The Eccentric Method
Firstly perhaps some basic terminology:
Strength exercises, using either free weights or most basic isokinetic apparatuses, involve both concentric and eccentric types of contraction. During the eccentric phase, force is produced while the muscle shortens; during the concentric segment, force is produced while the muscle lengthens, or returns to the resting position. (Bompa et al, 2003, p.236)
The authors state the eccentric training creates a higher tension in the muscles than isometric (no change in the length of the muscle, with added tension. Think of a plank) or isotonic contractions (muscle length changes under tension, think of a bicep curl). Higher rates of tension are associated with greater strength development, hence why eccentric training is considered better. The load in eccentric training is much higher than the athletes 1RM (110 to 160 percent) so speed of performance is low. Due to the high loads lifted DOMS (Delayed Onset Muscle Soreness) is more acute and can last up to 7 to 10 days, therefore athletes should use a step-type loading pattern (elaborated on here), to minimise pain.
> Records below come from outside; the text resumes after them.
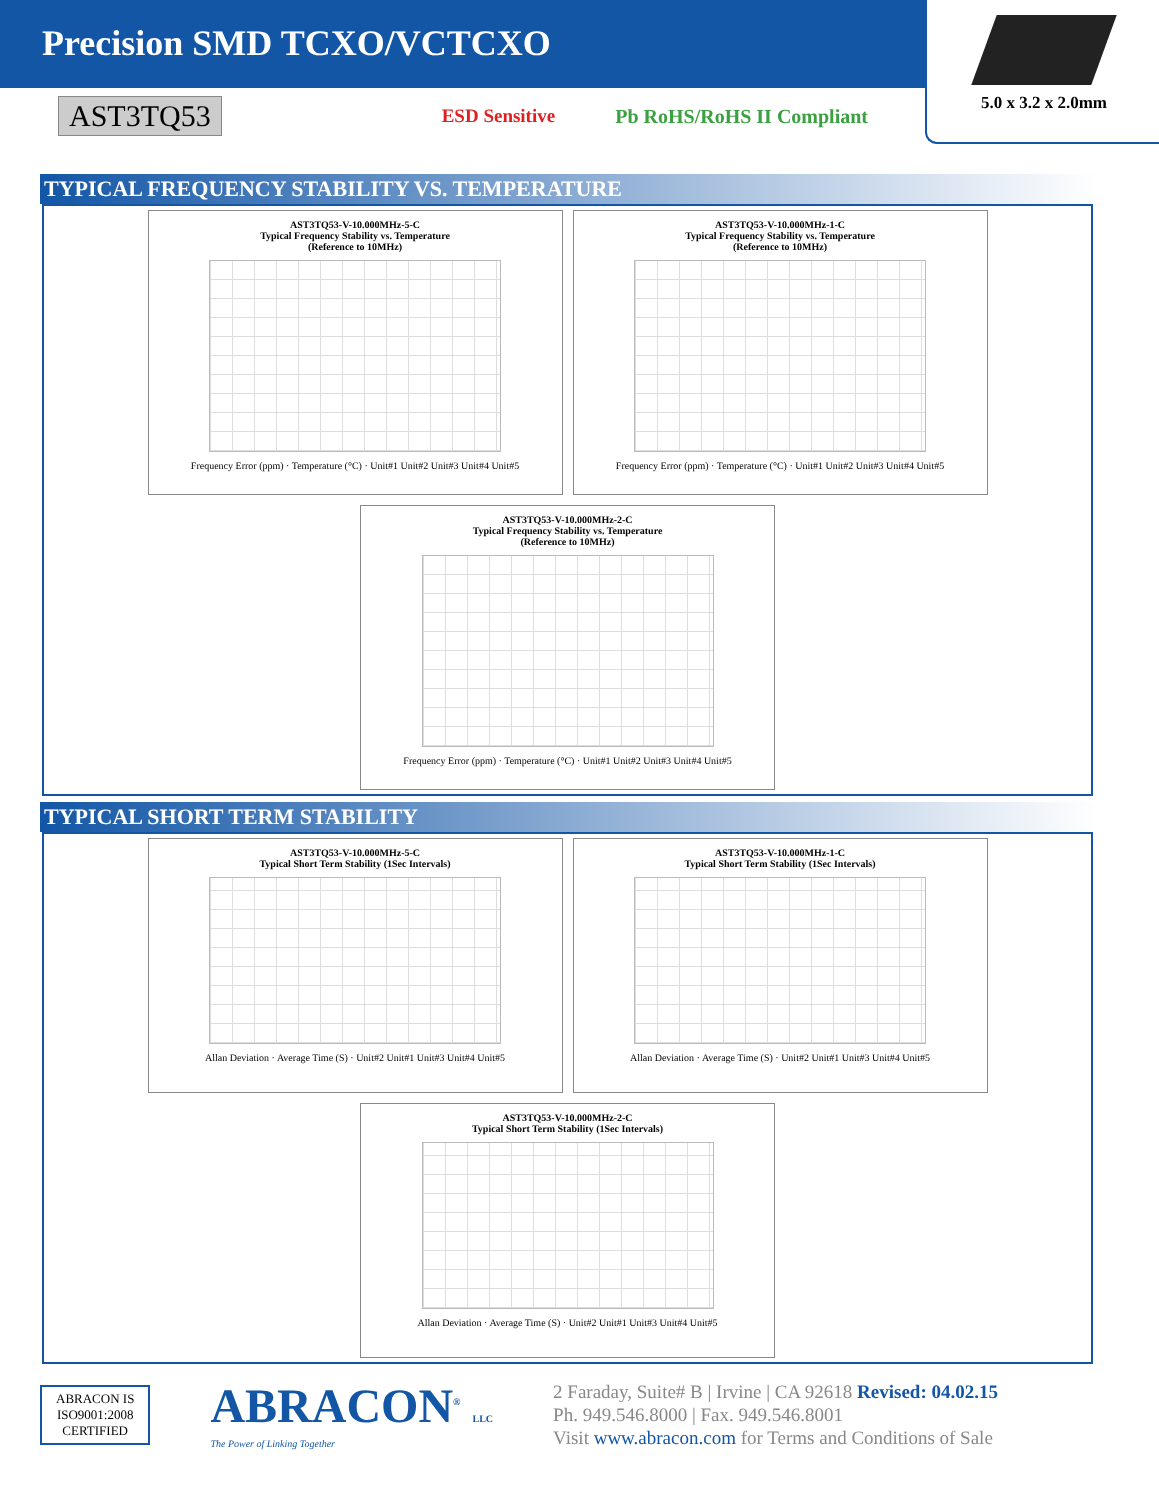Precision SMD TCXO/VCTCXO
5.0 x 3.2 x 2.0mm
AST3TQ53 ESD Sensitive Pb RoHS/RoHS II Compliant
TYPICAL FREQUENCY STABILITY VS. TEMPERATURE
AST3TQ53-V-10.000MHz-5-C
Typical Frequency Stability vs. Temperature
(Reference to 10MHz)
Frequency Error (ppm) · Temperature (°C) · Unit#1 Unit#2 Unit#3 Unit#4 Unit#5
AST3TQ53-V-10.000MHz-1-C
Typical Frequency Stability vs. Temperature
(Reference to 10MHz)
Frequency Error (ppm) · Temperature (°C) · Unit#1 Unit#2 Unit#3 Unit#4 Unit#5
AST3TQ53-V-10.000MHz-2-C
Typical Frequency Stability vs. Temperature
(Reference to 10MHz)
Frequency Error (ppm) · Temperature (°C) · Unit#1 Unit#2 Unit#3 Unit#4 Unit#5
TYPICAL SHORT TERM STABILITY
AST3TQ53-V-10.000MHz-5-C
Typical Short Term Stability (1Sec Intervals)
Allan Deviation · Average Time (S) · Unit#2 Unit#1 Unit#3 Unit#4 Unit#5
AST3TQ53-V-10.000MHz-1-C
Typical Short Term Stability (1Sec Intervals)
Allan Deviation · Average Time (S) · Unit#2 Unit#1 Unit#3 Unit#4 Unit#5
AST3TQ53-V-10.000MHz-2-C
Typical Short Term Stability (1Sec Intervals)
Allan Deviation · Average Time (S) · Unit#2 Unit#1 Unit#3 Unit#4 Unit#5
ABRACON IS
ISO9001:2008
CERTIFIED
ABRACON<sup>®</sup> LLC
The Power of Linking Together
2 Faraday, Suite# B | Irvine | CA 92618 Revised: 04.02.15
Ph. 949.546.8000 | Fax. 949.546.8001
Visit www.abracon.com for Terms and Conditions of Sale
Program Design for the MxS Phase
Due to the strenuous nature of using the eccentric method only athletes with a solid training background should use it, moreover the authors state it should generally be performed after the MLM has been performed, although it can be used in conjunction with the MLM for a short period of time. The athlete should perform two cycles of MxS training before attempting the eccentric method, not in any circumstances before then, and when you get to the eccentric method it is worthwhile having two spotters present as the weights are heavier than the athlete can lift concentrically.
Bompa, T.O., Pasquale, M.D., Conrnacchia, L.J. (2003). Serious Strength Training (Second Edition). Champaign, IL. Human Kinetics.